So if you are looking to mash with 11.5qts then you have decided on 1.25/qt per gallon.

You need to figure out how much water your grain will absorb. That will be approximately .11 gallon/lb grain. So 9.25 x .11 = 1.0175. Call it an even gallon. (4 qts) So you should expect to collect right about 7.5 qts of run off from your mash.

Next we know you want 5.5 gallons at the end of boil, but you need to know your boil off rate per hour, and how long you are going to boil for. Most will lose somewhere in the 1.25 to 1.75 gallons per hour during boil, although this number can fluctuate based on humididty, how hard you boil, diameter of your boil pot, wind conditions etc. If we assume you will lose about 1.5 gallons during boil and we know you want 5.5 gallons into the fermentor, then you want 7 gallons pre-boil, or 28 qts.

We take 28 qts
Subtract 7.5 qts runoff from mash
= 20.5 qts for sparge. (absorption during mash is minimal as the grain is already saturated)

You can either do one big sparge at 20.5 qts, or two smaller sparges. For most one big sparge is easier takes less time, and will rinse your grains just fine.

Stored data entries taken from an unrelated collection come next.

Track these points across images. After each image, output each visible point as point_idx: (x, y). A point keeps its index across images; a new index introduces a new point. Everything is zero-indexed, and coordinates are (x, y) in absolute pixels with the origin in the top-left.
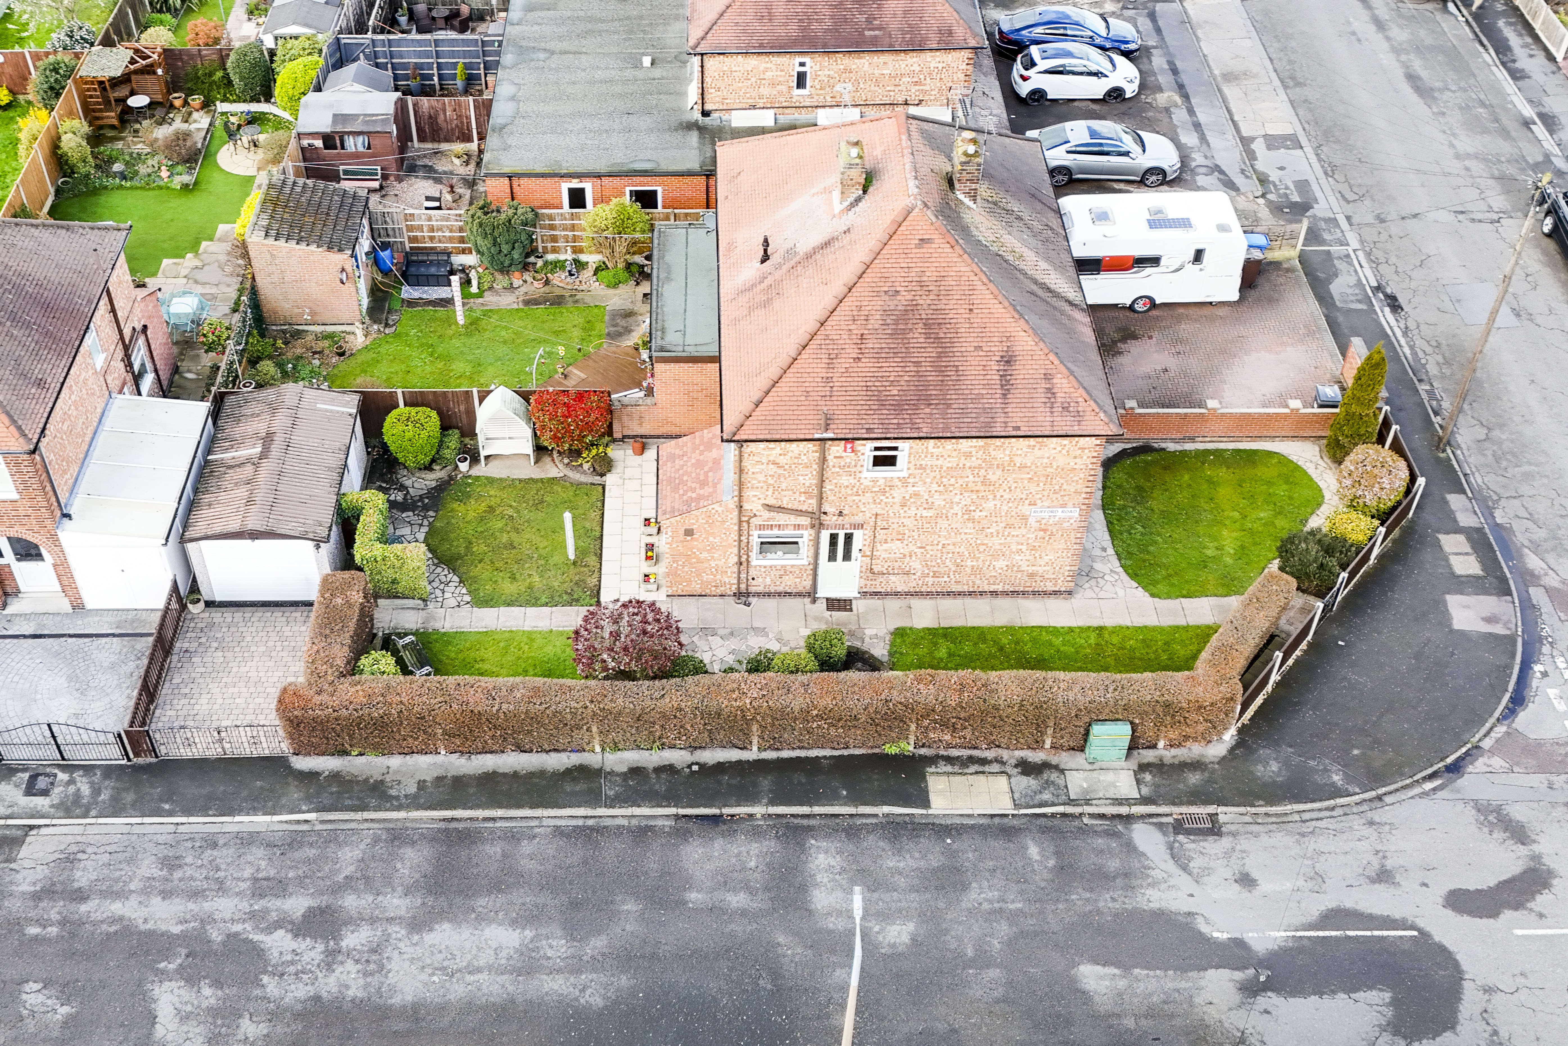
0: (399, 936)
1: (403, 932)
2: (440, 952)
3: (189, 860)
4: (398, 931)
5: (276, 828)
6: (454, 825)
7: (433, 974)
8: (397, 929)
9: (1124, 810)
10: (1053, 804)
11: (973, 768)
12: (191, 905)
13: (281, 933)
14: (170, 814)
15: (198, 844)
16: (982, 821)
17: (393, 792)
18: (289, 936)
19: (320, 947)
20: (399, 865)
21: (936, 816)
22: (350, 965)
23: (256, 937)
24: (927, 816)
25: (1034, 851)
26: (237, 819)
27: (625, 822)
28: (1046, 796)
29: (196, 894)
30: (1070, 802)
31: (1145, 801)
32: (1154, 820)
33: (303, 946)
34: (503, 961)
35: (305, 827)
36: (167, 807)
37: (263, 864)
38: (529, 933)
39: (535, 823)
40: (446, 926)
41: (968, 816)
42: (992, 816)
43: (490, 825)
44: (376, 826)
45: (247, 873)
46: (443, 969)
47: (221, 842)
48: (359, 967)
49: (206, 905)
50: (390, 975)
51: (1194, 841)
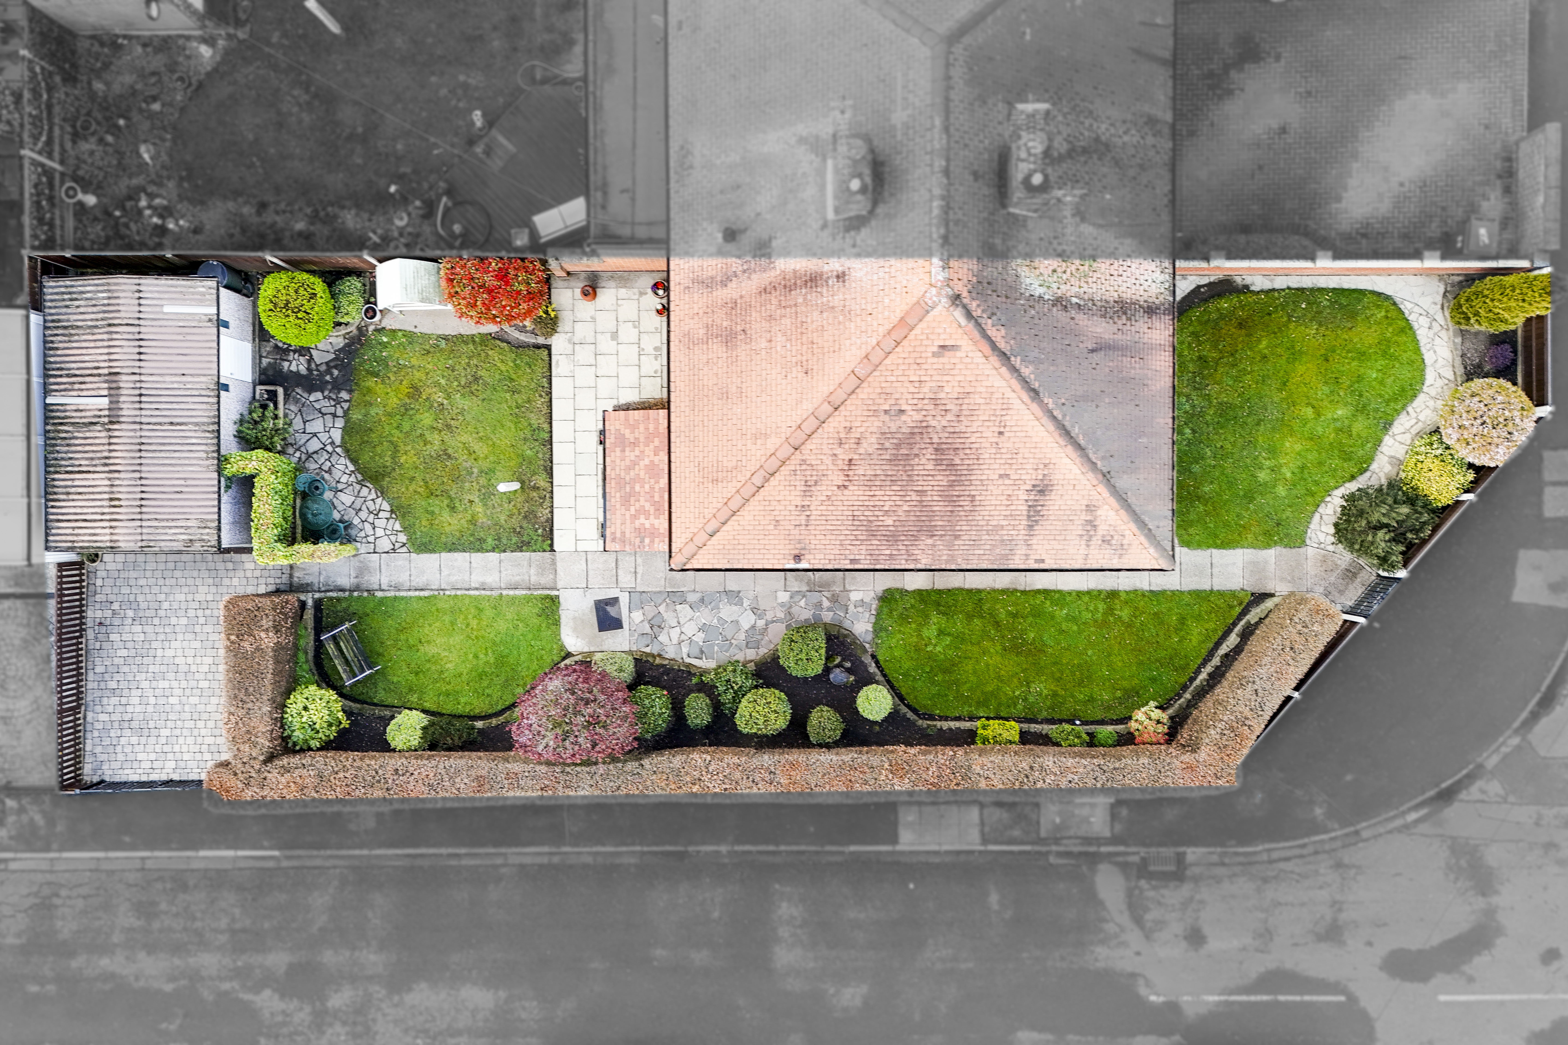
0: (380, 996)
1: (384, 992)
2: (421, 1014)
3: (163, 906)
4: (378, 991)
5: (242, 864)
6: (419, 862)
7: (416, 1037)
8: (377, 988)
9: (1093, 849)
10: (1022, 843)
12: (177, 961)
13: (267, 993)
14: (133, 847)
15: (168, 886)
16: (948, 859)
17: (352, 827)
18: (276, 997)
19: (308, 1009)
20: (370, 914)
21: (902, 853)
22: (338, 1028)
23: (247, 997)
24: (893, 853)
26: (203, 853)
27: (589, 860)
28: (1016, 833)
29: (178, 949)
30: (1040, 841)
31: (1116, 840)
32: (1119, 860)
33: (292, 1007)
34: (481, 1024)
35: (271, 864)
36: (127, 839)
37: (237, 911)
38: (502, 994)
39: (499, 861)
40: (423, 985)
41: (935, 853)
42: (959, 853)
43: (453, 862)
44: (341, 863)
45: (224, 923)
46: (426, 1031)
47: (191, 883)
48: (347, 1028)
49: (191, 960)
50: (378, 1037)
51: (1154, 888)
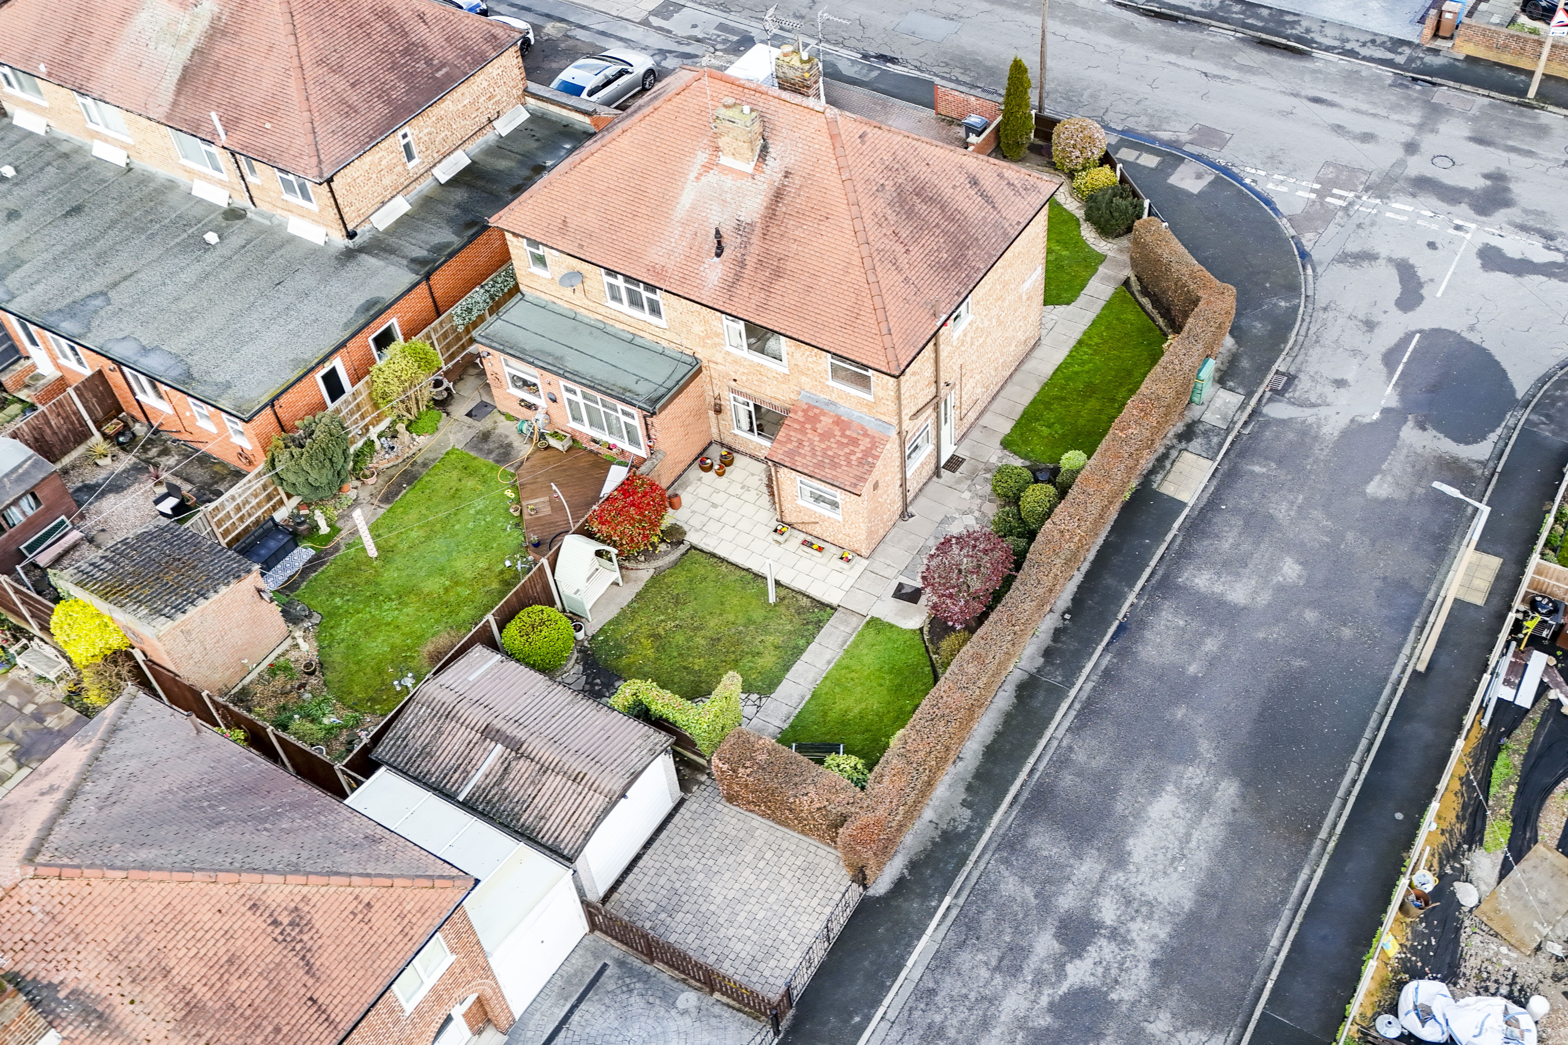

PS. You may want to mash a tad thinner for a wheat beer mash, especially if you have typical sticky adjuncts, and add some rice hulls. So maybe consider 1.3 to 1.5 qts/lb
 
I use gallons, because its easier. So 9.25 lbs of grain is about 3 to 3.5 gallons of mash water. You figure you will lose 1 gallon per hour of boil, then for a 5.5 gal finish you need 3 to 3.5 gallons of water from sparging. Or if you screwed up the mash and your gravity, everything can change...
 
I use gallons, because its easier. So 9.25 lbs of grain is about 3 to 3.5 gallons of mash water. You figure you will lose 1 gallon per hour of boil, then for a 5.5 gal finish you need 3 to 3.5 gallons of water from sparging. Or if you screwed up the mash and your gravity, everything can change...

Orogenic,
You did not account for water lost to grain absorption. So if you mash with 3 to 3.5 gallons of water. Lose 1 gallon to grain absorption, lose 1.5 gallons to the boil. For a 5.5 gallon finish you need 4.5 to 5.0 gallons from sparging. If your anticipated boil off is only 1 gallon then you only need 4.0 to 4.5 gallons from sparge.